Il pensa qu’au mois d’août, ce corps frigide serait sans doute agréable, mais maintenant !

Il lui offrit des bonbons qu’elle refusa et elle prit un peu d’alkermès qu’il versa dans un minuscule gobelet d’argent ; elle en but une goutte à peine et, amicalement, ils discutèrent sur le goût de ce pharmaque où elle retrouvait un arome de clou de girofle, tempéré par un fleur de cannelle noyé dans de l’eau distillée de rose.

Puis il se tut.

— Mon pauvre ami, fit-elle, comme je l’aimerais, s’il était plus confiant, moins toujours sur ses gardes !

Il la pria de s’expliquer.

— Oui, je veux dire que vous ne pouvez vous oublier et vous laisser simplement aimer. Hélas ! vous raisonnez pendant ce temps-là !

— Mais non !

Elle l’embrassa, tendrement. — Voyons, je vous aime bien tout de même. — Et il demeura surpris par la dolence émue de son regard. Il y vit une sorte de gratitude et d’effarement. — Elle n’est vraiment pas difficile à contenter, dit-il.

— À quoi songez-vous ?

— À vous !

Elle soupira — puis : quelle heure est-il ?

— Dix heures et demie.

— Il faut que je rentre car il m’attend. — Non, ne me dites rien.

Elle se passa les mains sur les joues. Lui, la saisit doucement par la taille et la baisa, la tenant ainsi enlacée, jusqu’à la porte.

— Vous reviendrez bientôt, n’est-ce pas ?

— Oui… oui.

Et il rentra.

— Ouf ! c’est fait, pensa-t-il ; — et il éprouva des sensations emmêlées et confuses. Sa vanité était satisfaite ; son amour-propre ne saignait plus ; il était arrivé à ses fins, il avait possédé cette femme. D’autre part, sa hantise était terminée ; il reprenait son entière liberté d’esprit ; mais qui sait les tracas que lui réservait cette liaison ? Puis quand même, il s’attendrit.

Au fond, que lui reprochait-il ? Elle aimait comme elle pouvait ; elle était, en somme, ardente, et plaintive.

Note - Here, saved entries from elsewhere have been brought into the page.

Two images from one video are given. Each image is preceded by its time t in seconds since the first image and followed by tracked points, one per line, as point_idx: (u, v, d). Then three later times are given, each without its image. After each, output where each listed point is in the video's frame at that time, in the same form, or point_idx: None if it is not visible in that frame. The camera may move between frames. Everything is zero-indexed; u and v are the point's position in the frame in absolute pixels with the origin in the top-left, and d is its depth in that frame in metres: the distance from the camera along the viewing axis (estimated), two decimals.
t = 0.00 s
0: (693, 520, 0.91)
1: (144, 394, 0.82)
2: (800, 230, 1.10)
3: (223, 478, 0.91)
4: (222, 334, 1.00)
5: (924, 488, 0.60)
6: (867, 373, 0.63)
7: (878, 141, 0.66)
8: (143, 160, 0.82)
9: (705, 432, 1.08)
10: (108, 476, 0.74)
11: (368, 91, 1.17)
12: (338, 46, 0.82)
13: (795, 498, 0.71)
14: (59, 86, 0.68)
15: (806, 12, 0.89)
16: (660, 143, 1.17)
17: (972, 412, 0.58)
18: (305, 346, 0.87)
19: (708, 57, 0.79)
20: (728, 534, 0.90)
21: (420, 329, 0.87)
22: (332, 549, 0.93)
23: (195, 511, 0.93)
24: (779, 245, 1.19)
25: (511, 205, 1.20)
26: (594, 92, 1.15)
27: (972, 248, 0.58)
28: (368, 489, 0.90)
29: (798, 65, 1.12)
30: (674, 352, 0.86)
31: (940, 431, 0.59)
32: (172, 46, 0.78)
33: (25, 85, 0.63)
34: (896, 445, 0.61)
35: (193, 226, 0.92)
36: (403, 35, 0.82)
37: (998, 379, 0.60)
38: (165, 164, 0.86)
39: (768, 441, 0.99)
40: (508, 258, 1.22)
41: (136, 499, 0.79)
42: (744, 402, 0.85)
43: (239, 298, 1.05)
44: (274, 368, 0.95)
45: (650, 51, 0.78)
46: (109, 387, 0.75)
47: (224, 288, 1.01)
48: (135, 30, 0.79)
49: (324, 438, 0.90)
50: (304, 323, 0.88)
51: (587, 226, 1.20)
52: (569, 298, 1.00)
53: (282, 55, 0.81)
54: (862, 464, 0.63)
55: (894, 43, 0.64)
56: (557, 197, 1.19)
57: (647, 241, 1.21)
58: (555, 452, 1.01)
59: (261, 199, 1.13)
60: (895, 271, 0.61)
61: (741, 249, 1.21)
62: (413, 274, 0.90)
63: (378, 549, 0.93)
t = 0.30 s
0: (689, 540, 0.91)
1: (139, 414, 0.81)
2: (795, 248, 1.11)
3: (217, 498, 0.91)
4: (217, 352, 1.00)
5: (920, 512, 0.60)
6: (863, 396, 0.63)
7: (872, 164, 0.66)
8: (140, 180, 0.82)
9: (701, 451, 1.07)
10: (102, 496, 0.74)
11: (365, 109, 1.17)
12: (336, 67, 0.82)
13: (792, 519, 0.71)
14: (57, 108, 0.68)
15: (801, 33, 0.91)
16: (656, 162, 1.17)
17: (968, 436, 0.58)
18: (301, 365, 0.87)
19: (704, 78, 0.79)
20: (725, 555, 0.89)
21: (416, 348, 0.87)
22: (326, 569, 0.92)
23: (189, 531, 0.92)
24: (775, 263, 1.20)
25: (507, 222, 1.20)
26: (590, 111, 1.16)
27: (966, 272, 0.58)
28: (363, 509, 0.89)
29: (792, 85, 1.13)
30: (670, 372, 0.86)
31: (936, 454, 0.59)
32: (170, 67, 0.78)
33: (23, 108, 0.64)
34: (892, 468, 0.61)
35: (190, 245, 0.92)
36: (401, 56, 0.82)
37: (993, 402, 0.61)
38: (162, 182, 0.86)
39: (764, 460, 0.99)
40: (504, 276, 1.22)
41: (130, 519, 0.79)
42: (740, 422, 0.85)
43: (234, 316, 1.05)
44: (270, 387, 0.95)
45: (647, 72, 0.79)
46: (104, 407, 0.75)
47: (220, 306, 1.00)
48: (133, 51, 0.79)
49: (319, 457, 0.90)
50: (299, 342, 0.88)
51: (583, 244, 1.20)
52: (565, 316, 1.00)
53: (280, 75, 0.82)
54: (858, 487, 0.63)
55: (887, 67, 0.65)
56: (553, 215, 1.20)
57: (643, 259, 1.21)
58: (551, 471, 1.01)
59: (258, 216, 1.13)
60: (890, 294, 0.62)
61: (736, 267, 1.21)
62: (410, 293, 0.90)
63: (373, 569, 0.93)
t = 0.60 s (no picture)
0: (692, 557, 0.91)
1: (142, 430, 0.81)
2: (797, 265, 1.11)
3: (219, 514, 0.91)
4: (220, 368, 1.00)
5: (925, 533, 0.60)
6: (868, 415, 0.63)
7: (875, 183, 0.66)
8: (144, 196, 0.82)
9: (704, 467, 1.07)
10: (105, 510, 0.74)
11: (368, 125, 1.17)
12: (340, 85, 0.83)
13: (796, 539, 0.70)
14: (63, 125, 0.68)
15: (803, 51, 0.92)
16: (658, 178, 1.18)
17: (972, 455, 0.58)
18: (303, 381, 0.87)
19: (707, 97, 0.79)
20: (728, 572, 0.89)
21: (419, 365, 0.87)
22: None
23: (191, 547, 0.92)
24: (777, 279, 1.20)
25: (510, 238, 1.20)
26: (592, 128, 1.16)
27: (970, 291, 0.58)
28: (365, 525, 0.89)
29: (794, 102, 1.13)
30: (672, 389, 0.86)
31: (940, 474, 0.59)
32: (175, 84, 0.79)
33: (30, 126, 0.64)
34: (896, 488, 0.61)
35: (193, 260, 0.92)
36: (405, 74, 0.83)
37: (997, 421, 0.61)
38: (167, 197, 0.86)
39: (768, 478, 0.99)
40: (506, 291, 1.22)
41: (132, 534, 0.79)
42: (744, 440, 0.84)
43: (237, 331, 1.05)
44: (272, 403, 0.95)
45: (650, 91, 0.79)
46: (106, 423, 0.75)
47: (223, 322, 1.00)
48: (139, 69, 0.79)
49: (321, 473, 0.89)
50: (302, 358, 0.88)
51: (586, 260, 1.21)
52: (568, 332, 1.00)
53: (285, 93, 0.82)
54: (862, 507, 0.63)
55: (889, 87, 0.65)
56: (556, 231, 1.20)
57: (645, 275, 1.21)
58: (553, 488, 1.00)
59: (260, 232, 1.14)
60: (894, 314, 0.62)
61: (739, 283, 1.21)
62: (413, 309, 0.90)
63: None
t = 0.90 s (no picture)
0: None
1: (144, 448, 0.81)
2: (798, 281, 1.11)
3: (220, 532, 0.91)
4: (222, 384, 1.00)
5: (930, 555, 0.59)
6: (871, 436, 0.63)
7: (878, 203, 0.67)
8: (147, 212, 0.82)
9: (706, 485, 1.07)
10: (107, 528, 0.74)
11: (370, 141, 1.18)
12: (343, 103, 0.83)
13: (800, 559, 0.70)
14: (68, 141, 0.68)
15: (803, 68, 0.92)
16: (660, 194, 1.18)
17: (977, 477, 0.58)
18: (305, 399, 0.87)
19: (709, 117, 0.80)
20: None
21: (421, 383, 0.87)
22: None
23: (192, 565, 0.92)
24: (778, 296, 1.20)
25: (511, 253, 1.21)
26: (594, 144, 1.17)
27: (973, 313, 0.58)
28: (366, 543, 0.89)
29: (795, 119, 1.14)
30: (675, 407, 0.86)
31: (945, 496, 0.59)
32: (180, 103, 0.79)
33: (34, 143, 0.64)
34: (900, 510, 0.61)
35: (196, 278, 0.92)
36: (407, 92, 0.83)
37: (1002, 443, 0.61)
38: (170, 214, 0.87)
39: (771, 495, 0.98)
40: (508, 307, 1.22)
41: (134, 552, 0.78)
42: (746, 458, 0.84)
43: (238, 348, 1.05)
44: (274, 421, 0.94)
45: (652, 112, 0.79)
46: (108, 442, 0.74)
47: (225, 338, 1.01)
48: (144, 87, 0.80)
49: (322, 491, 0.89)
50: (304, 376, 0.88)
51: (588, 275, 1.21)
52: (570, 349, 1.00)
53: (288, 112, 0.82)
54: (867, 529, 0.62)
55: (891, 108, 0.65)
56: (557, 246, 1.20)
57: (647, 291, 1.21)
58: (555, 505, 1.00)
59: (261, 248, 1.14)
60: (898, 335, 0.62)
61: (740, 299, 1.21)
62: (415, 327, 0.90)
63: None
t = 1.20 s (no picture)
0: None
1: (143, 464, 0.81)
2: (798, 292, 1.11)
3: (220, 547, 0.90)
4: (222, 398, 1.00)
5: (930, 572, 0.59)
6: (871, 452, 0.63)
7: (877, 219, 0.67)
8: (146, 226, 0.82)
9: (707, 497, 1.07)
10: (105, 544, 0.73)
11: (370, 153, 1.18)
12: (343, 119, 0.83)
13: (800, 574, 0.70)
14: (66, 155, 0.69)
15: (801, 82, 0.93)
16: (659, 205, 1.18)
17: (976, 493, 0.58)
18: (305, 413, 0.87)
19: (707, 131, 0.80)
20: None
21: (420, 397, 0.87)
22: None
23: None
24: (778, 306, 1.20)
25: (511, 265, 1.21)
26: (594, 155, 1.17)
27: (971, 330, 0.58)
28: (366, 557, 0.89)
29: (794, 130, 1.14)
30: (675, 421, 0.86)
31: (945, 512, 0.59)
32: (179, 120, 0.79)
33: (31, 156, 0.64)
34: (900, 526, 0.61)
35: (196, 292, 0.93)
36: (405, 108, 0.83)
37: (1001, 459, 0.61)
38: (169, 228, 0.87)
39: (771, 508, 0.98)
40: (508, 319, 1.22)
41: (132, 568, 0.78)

Ce dualisme même d’une maîtresse dont un fond de fille sortait dans le lit, tandis qu’habillée et debout, elle était de chatteries salonnières, moins sotte, à coup sûr, que les femmes de son monde, était un piment délectable ; ses dépenses charnelles étaient excessives et bizarres. Que voulait-il donc ?

Et il s’accusa justement à la fin ; c’était de sa faute à lui, si tout ratait. Il manquait d’appétit, n’était réellement tourmenté que par l’éréthisme de sa cervelle. Il était usé de corps, élimé d’âme, inapte à aimer, las de tendresses avant même qu’il ne les reçût et si dégoûté après qu’il les avait subies ! il avait le cœur en friche et rien ne poussait. Puis, quelle maladie que celle-là : se souiller d’avance par la réflexion tous les plaisirs, se salir tout idéal dès qu’on l’atteint ! il ne pouvait plus toucher à rien, sans le gâter. Dans cette misère d’âme, tout, sauf l’art, n’était plus qu’une récréation plus ou moins fastidieuse, qu’une diversion plus ou moins vaine. — Ah ! tout de même, la pauvre femme, j’ai peur qu’elle ne supporte avec moi, d’affreux déboires ! Si elle consentait à ne plus revenir ! — Mais non, elle ne mérite pas qu’on la traite de la sorte ; et pris de pitié, il se jura que, la première fois qu’elle le visiterait, il la câlinerait et tâcherait de la persuader que cette désillusion qu’il avait si mal cachée, n’existait pas !

Il essaya de rafistoler son lit, de reborder les couvertures saccagées, de regonfler les oreillers aplatis et il se coucha.

Il éteignit sa lampe. Dans le noir, sa détresse s’accrut. La mort dans le cœur, il se dit : — oui, j’avais raison d’écrire qu’il n’y a de vraiment bon que les femmes que l’on n’a pas eues.

Apprendre, deux, trois ans après, alors que la femme est inaccessible, honnête et mariée, hors de Paris, hors de France ; apprendre qu’elle vous aimait, alors que l’on n’aurait même pas, quand elle était là, osé le croire ! c’est le rêve, cela ! — Il n’y a que ces amours réelles et intangibles, ces amours faites de mélancolies éloignées et de regrets qui valent ! Et puis il n’y a pas de chairs là-dedans, pas de levain d’ordures !

S’aimer de loin et sans espoir, ne jamais s’appartenir, rêver chastement à de pâles appas, à d’impossibles baisers, à des caresses éteintes sur des fronts oubliés de mortes, ah ! c’est quelque chose comme un égarement délicieux et sans retour ! Tout le reste est ignoble ou vide. — Mais aussi, faut-il que l’existence soit abominable pour que ce soit là le seul bonheur vraiment altier, vraiment pur que le ciel concède, ici-bas, aux âmes incrédules que l’éternelle abjection de la vie effare.